PEEK AT VOTERS’ WORRIES
WHAT is really worrying Gold Coasters? You will be surprised. Yes, they’re concerned about the M1 grinding to a halt, waiting in the hospital ED. But there is a bigger common concern – the building that’s going on in their backyards.
In the lead-up to tomorrow’s poll there were only three Meet the Candidates meetings, the fewest in a long time.
Friends of Currumbin and the Tugun Progress Association staged a night for the candidates from the most southern electorate at Currumbin.
The Main Beach Association and Save Our Broadwater asked the candidates from the coastal seats, and the Paradise Point Progress Association on Tuesday night invited the Broadwater hopefuls.
These are robust community groups. Their leaders are smart and successful. Unless your head is buried in the sand, you will know what Philip Follent, Judy Spence, Sue Donovan and Brendan Boyle are passionate about.
At the Paradise Point Community Hall, on the stage at the end of the meetings, Mr Boyle has pages of questions.

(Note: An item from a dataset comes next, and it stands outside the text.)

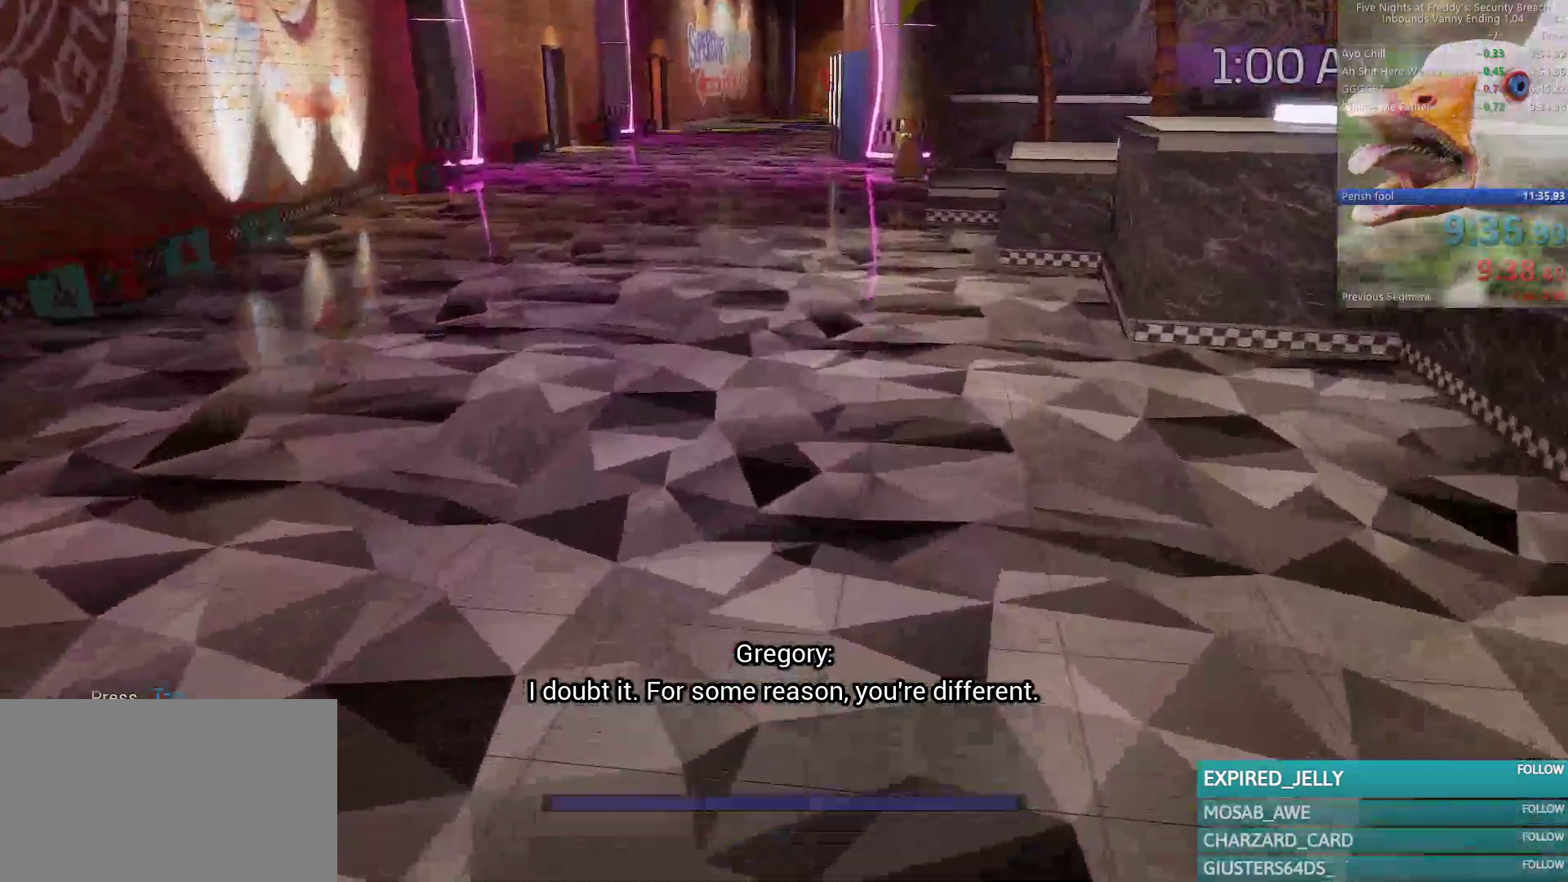
{"keys": ["w"], "mouse": [], "events": [[133, "shift", "down"], [183, "space", "down"], [283, "shift", "up"], [283, "space", "up"]]}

Your columnist walked away with them to gauge what residents wanted their candidates to answer.
On the stage, the candidates themselves provided a cross-section of the community. Labor’s Peter Flori is a veteran copper and the LNP’s David Crisafulli was a journalist before wanting to make a difference, first at city hall.
One Nation’s Brenden Ball was a tradie before going into sales and the Greens’ Daniel Kwon helps the homeless and drug-addicted. They all get along and seem like good blokes.
The serious questions from the audience, most of them with a hint of silver in the hair, portrayed the plight of the swinging voter and cash-poor.
On one foolscap page there were seven questions all relating to council development.
Apart from the wealth of Sovereign and Ephraim islands, Paradise Point was this last patch of beach shacks until the council recently began approving more multi-storey townhouses.
“Large footprints on property mean that larger than acceptable developments can be placed right on the water’s edge and destroy the ambience of what is a unique residential village,” a resident said.
Residents wanted to know whether as a state MP, the candidates would intervene to oppose some of the council’s rulings on development.
What this debate revealed was the next council election will be all about planning and how it impacts on their block of dirt. It will be the real deal compared to this campaign.